_Lesetext:_
········
Chinas
Scherenschnittkunst
In China ist es Sitte, anlässlich traditioneller
Feste, wie zum Beispiel des Frühlingsfestes, Räume mit
Scherenschnitten zu verzieren, um dadurch die feierliche Atmosphäre
zu unterstreichen.
Die Scherenschnittkunst hat in China eine
lange Geschichte. Aus Papier geschnittene Ornamente, die man
in Turpan im Autonomen Gebiet Xinjiang der Uiguren gefunden
hat, stammen aus der Zeit der Nördlichen Dynastie (386-581)
und sind die ältesten bisher in China gefundenen Scherenschnitte.
Zur Zeit der Tang-Dynastie (618-907) war es
populär, Wandschirme mit aus Blattgold geschnittenen Blumen
zu verzieren. Während der Song-Dynastie (960-1279) wurden
Scherenschnitte häufig zur Verzierung von Geschenkartikeln,
Fenstern, Porzellan oder bunten Laternen verwendet. In der Ming-Dynastie
(1368-1644) waren mit geschnittenen Ornamenten versehene Gazelaternen
und Fächer populär.
Die Scherenschnitte wurden zwischen zwei Schichten
Stoff oder Papier gelegt, um vor einer Lichtquelle schöne
Schattenrisse erzeugen zu können. Während der Qing-Dynastie
(1644-1911) schnitt man gern verschiedene Pflanzen oder kleinere
Tiere, wie Blumen, Gras, Fische und Insekten, sowie glückbringende
Schriftzeichen aus Papier und befestigte sie auf Stoffschuhe,
Kissen oder Beutel. Noch heute sind zahlreiche Muster aus der
Qing-Zeit im Volk verbreitet.
········
_Vorliegende Angaben:_

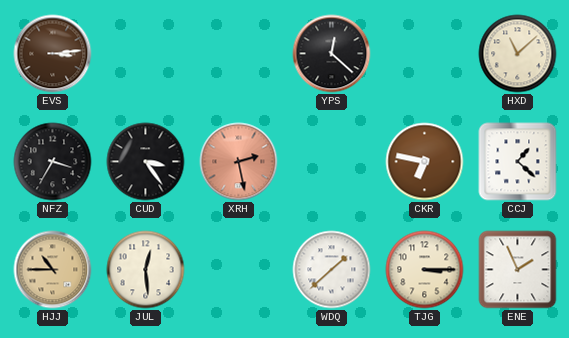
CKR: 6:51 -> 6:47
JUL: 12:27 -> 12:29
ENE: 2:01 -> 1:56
········
_Aufgabenziel:_
Überarbeite im Lesetext über Chinas Scherenschnittkunst alles von "Die Scherenschnittkunst hat" bis hinunter zu "Nördlichen Dynastie (386-581)" und setze dabei "Muster" an die Stelle von "Ornamente". Die Zeilen haben mit dem Lesetext nichts zu tun.

_Antwort:_
Die Scherenschnittkunst hat in China eine
lange Geschichte. Aus Papier geschnittene Muster, die man
in Turpan im Autonomen Gebiet Xinjiang der Uiguren gefunden
hat, stammen aus der Zeit der Nördlichen Dynastie (386-581)